From: Anonymous at: 2012-05-16 03:26:30

1.  I wonder about the safety of suggesting to people who might be Linux beginners that they user Erase Disk and Install Xubuntu without mentioning to them that they will lose any previously installed system.  (Yes, it seems obvious, but ...)

 2.  This may seem odd.  I'm aware that this series of articles isn't for changing the setup, but again with Linux beginners in mind ...  I consider the default Xubuntu desktop unusable for beginners (and perhaps for most.)  Don't get me wrong-I think Xubuntu is a great distro, and in fact am typing this comment using Xubuntu 12.04.  However, I doubt that there are many who consider the default desktop "perfect" without changing the desktop background and perhaps the screen resolution and panel and desktop setup.    Yes, I know that isn't the focus of this series of articles, but your title, "the Perfect Desktop" seems wrong to me without changing the default desktop settings.

From: Anonymous at: 2012-05-16 14:06:17

I've tried several Live USB versions of Ubuntu 12, with nothing but aggravation about Google Earth.  This is the first I've seen of some instructions to install it.  No such problem with Ubuntu 11 or 10.  Obviously a go to app for so many users should be in the standard supported repositories ready to go. 

From: Anonymous at: 2012-06-24 10:49:24

sigh.

From: Anonymous at: 2012-05-16 22:49:40

your talking about the top panel?  just right click the panel click panel properties then unlock panel.  all you gotta do is click the side of the panel to move it around. 

From: Markthetrigeek at: 2012-05-16 11:24:15

Coming from someone who likes the typical menu config (ala Gnome 2, KDE 3.2) it's very disappointing to see everything across the top.
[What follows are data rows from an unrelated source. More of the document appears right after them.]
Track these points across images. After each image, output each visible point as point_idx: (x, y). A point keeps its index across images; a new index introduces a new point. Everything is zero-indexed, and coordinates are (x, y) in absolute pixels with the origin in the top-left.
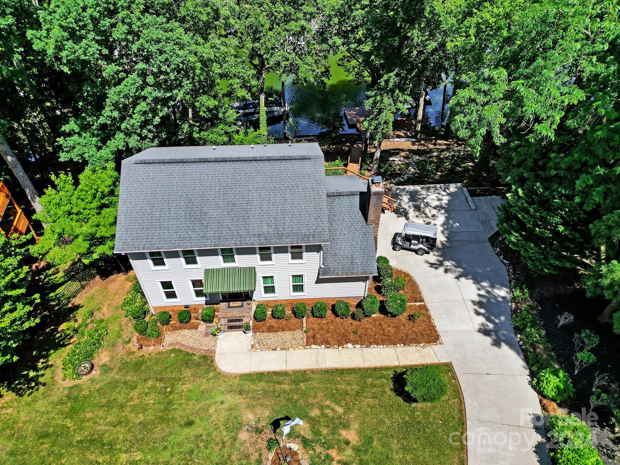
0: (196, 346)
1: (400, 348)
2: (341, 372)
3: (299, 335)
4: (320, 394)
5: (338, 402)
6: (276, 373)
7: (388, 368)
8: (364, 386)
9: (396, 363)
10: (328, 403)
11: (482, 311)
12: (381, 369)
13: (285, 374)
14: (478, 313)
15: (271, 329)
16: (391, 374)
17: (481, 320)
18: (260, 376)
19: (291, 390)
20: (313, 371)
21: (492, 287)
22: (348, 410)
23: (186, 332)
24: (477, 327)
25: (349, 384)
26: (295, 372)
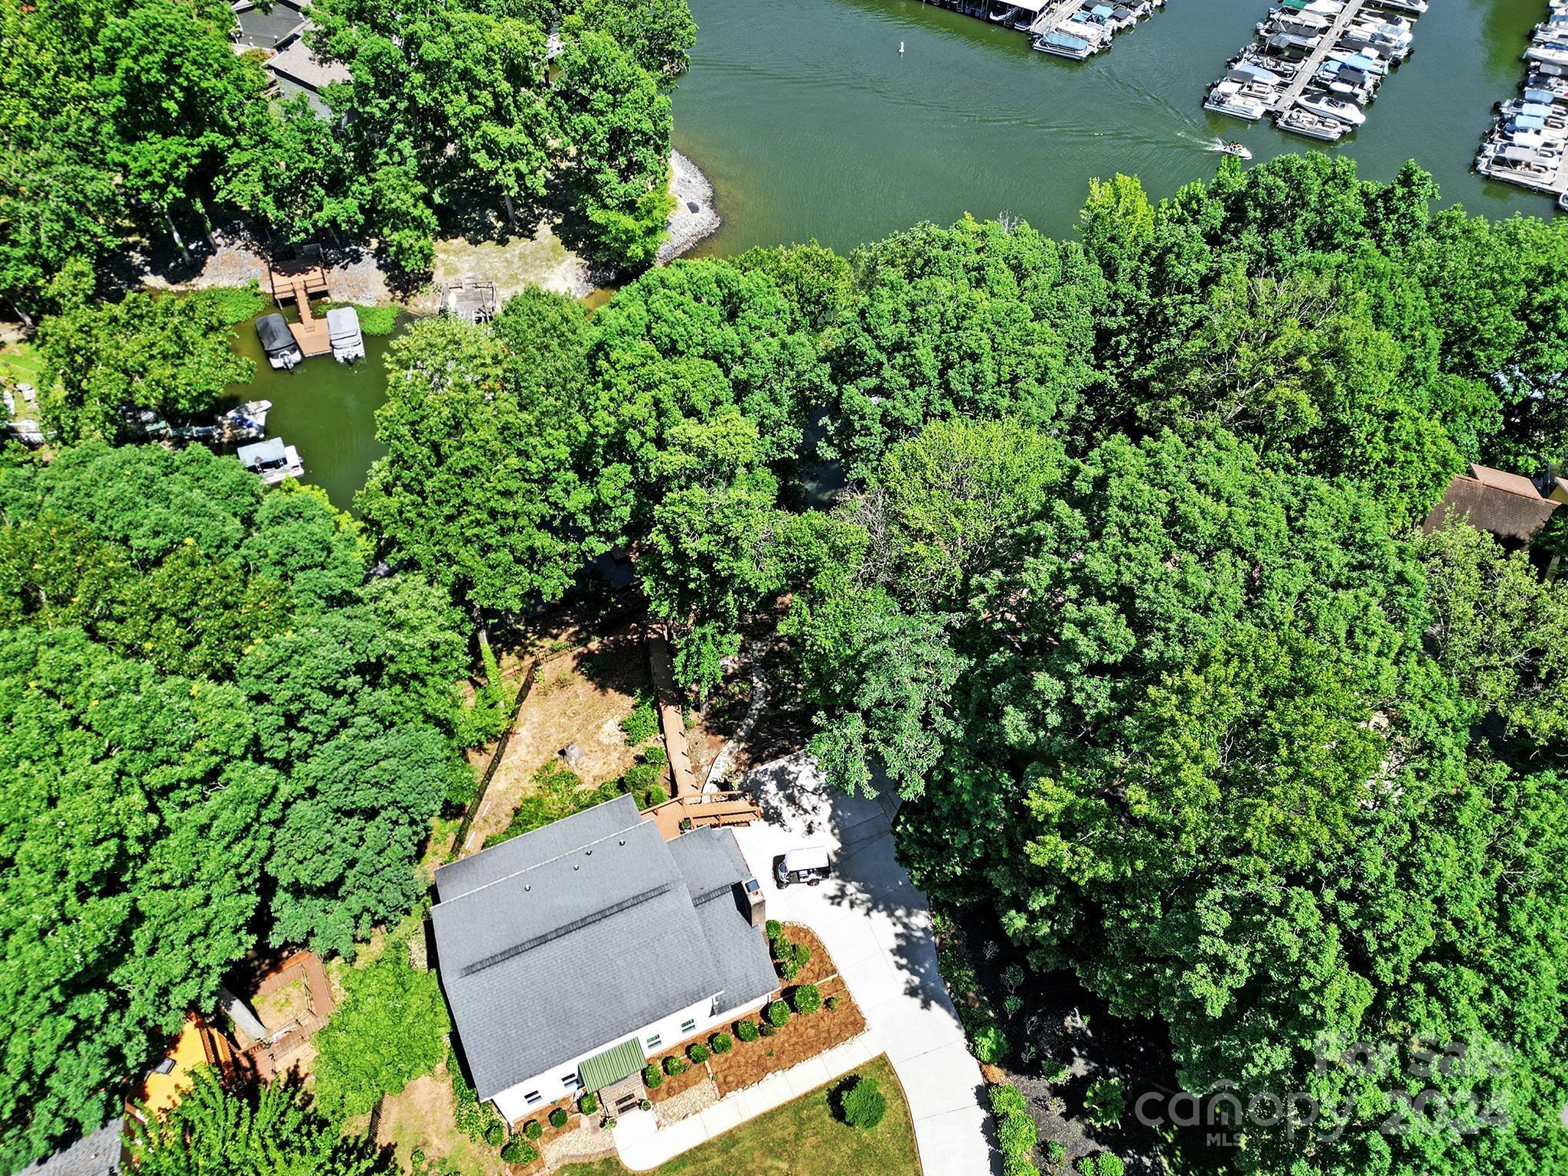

At least in Gnome 2 there was a setting that allowed you to move the bar from the top to bottom. And yes Cinnamon does allow for this but why is everyone going in that direction?

From: jlane01 at: 2012-06-10 16:17:27

Nice tutorial, thanks.  I like the way that xfce is progressing.  Just installed xfce 4.10 on both xubuntu & kubuntu 12.04 (desktop and laptop respectively) and have to say that it's my new favorite desktop. 

From: Jerry C. at: 2012-10-28 16:59:27

I just finished upgrading a dell dimension 2400 to 2gb of ram and put Xubuntu on it. Really like it and it is alot faster than Ubuntu on the same system.

It's easily customizable so making it look slick was not a problem.

My only suggestion would be the check box for "download updates while installing" should be automatic. My first attemp at installing i didn't check it and the mouse cursor was not installed. I reloaded with "download updates" checked and it runs perfectly.

 

From: Dalton at: 2013-02-06 00:11:59

thanks for the help.....

From: Metric Rat at: 2013-04-13 23:34:33

A good run through of getting Xubuntu 12.04 setup and ready to go.

 IMHO a few apps missing:

Audacious (OK you had XMMS),

Inkscape (vector drawing, and edit PDFs),

K3B (yes, it brings in a load of KDE guff, but just works better than any other Burner app),

Devede (DVD maker), 

XBMC :),

Openshot (Video Editor),

Geany (a decent text editor and coder),

Wine (for when you need a Windows app),

Grub Customiser (a must for making grub look good and work for you), 

Meld, Xsane, MKVMerge, Feh, CDCat, KeepassX, Easytag.

From: jollydoger at: 2014-02-16 10:31:56

Really appreciate the work you did on this. I have been using Linux server commands for a while, but always gone to a MS Windows desktop for application use. I am very happy with this desktop setup this article arrives at.